Rafael Jasovich
Em sua última entrevista como alta comissária da Organização das Nações Unidas (ONU) para os Direitos Humanos, a ex-presidente chilena Michelle Bachelet criticou os ataques do presidente brasileiro, Jair Bolsonaro, ao Judiciário e às urnas eletrônicas. E destacou que um chefe de Estado deve respeitar os outros poderes.
“O que me parece mais preocupante é que o presidente peça a seus simpatizantes que protestem contra as instituições judiciais”, respondeu Bachelet ao ser questionada sobre a situação no Brasil.
“Podemos não concordar com decisões tomadas pelos outros poderes e afirmar isso se for necessário, mas é preciso respeitá-los. Não podemos fazer coisas que possam aumentar a violência ou o ódio contra as instituições democráticas, que devem ser respeitadas e reforçadas. Não devemos tentar miná-las com discursos políticos”, enfatizou a alta comissária da ONU.

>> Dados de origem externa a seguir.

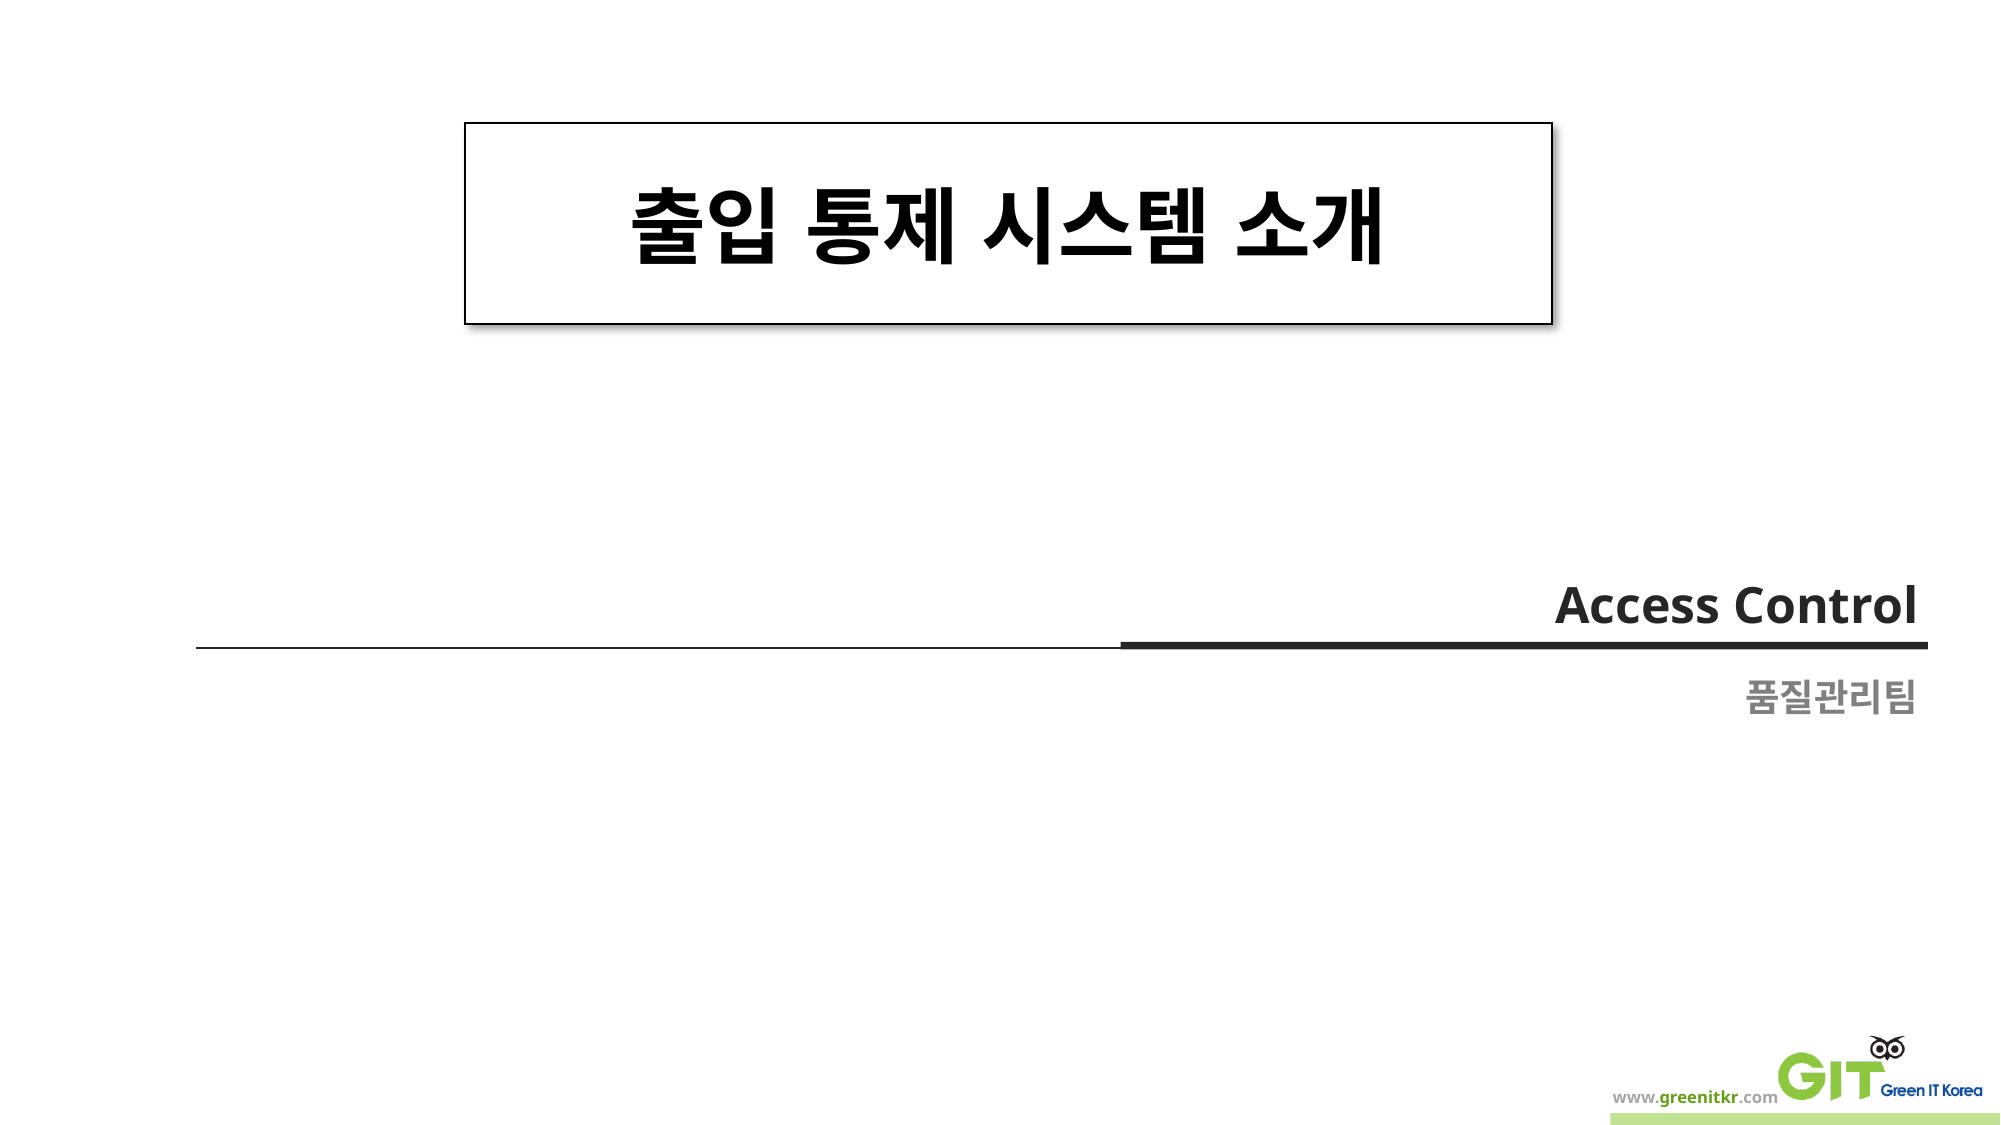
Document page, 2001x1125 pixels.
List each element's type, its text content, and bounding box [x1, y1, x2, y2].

text_box www.greenitkr.com [1597, 1083, 2000, 1111]
text_box Access Control [1527, 566, 1934, 641]
text_box 출입 통제 시스템 소개 [464, 122, 1553, 325]
picture [1776, 1035, 1984, 1101]
text_box [1120, 641, 1929, 650]
text_box [1609, 1112, 2000, 1125]
text_box 품질관리팀 [1730, 666, 1933, 726]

O presidente, candidato à reeleição, questionou diversas vezes a confiabilidade das urnas eletrônicas utilizadas no país desde 1996, mencionando “fraudes”, mas sem apresentar provas. Os ataques provocam o temor de que Bolsonaro não reconhecerá o resultado da eleição presidencial de outubro em caso de derrota, como fez Trump nos Estados Unidos.
Defensor da ditadura militar, Bolsonaro chegou a atacar Bachelet diretamente, em um post no Facebook em 2019, no qual criticou o pai da ex-presidente chilena, o general de brigada da Força Aérea Alberto Bachelet Martínez, que se opôs ao golpe de 1973 que derrubou o presidente socialista Salvador Allende, depois preso e torturado pela ditadura do general Augusto Pinochet (1973-1990).

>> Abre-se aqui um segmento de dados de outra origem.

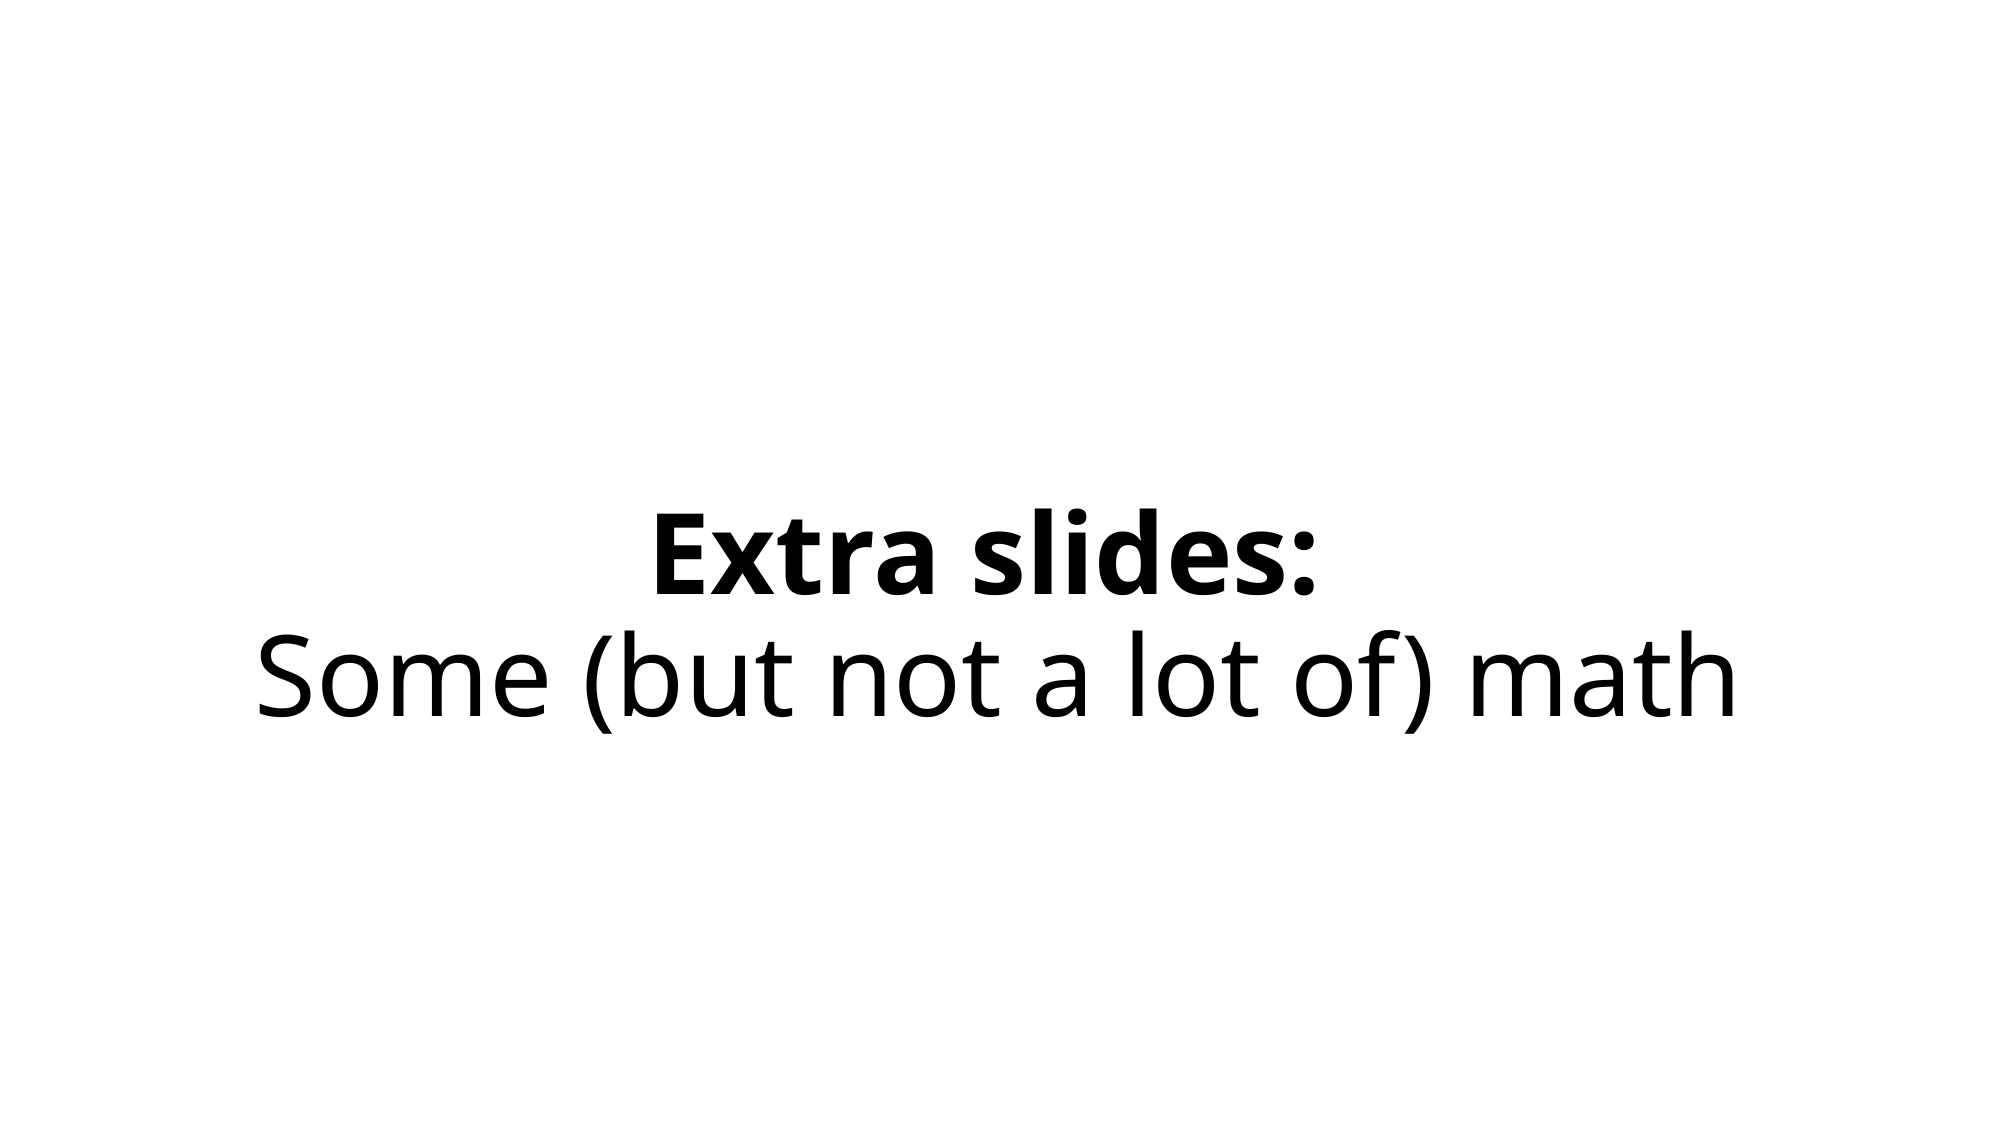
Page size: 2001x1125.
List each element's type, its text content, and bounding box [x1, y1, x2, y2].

Bachelet, de 70 anos, anunciou em junho que não concorreria a um novo mandato de quatro anos como alta comissária de Direitos Humanos. Ela afirmou que, após uma longa carreira na política e organizações internacionais, quer voltar ao Chile e ficar com sua família.
Seu mandato termina em 31 de agosto e sucessor, que deverá assumir m setembro, ainda não foi anunciado.
Na entrevista, Bachelet ainda instou o presidente russo, Vladimir Putin, a encerrar “o ataque armado contra a Ucrânia” e pediu a desmilitarização da usina nuclear de Zaporíjia, em cujas proximidades ocorrem bombardeios pelos quais Ucrânia e Rússia responsabilizam o outro lado. A usina, a maior da Europa, está sob controle russo desde março.
Segundo ela, o seu escritório contabilizou pelo menos 5.587 mortes de civis e 7.890 feridos desde o início da invasão.
A alta comissária também admitiu que não sabe se o seu aguardado relatório sobre a região de Xinjiang, onde a China é acusada de repressão contra uigures e outras minorias, será publicado antes da conclusão de seu mandato, em 31 de agosto, como havia prometido.
A China alega uma ofensiva antiterrorista contra separatistas e islamitas da etnia uigur que promoveram ataques contra civis na década passada.
“Eu tinha toda a intenção de publicá-lo antes do fim de meu mandato e recebemos contribuições substanciais do governo que devemos examinar cuidadosamente. Estamos trabalhando intensamente para fazer o que prometi”, acrescentou a respeito de sua viagem a Xinjiang, que foi criticada por alguns grupos de defesa dos direitos humanos.
“Estive sob pressão? Sempre estivemos sob pressão de vários lados, em todos as partes e em todas as situações, eu diria”, admitiu.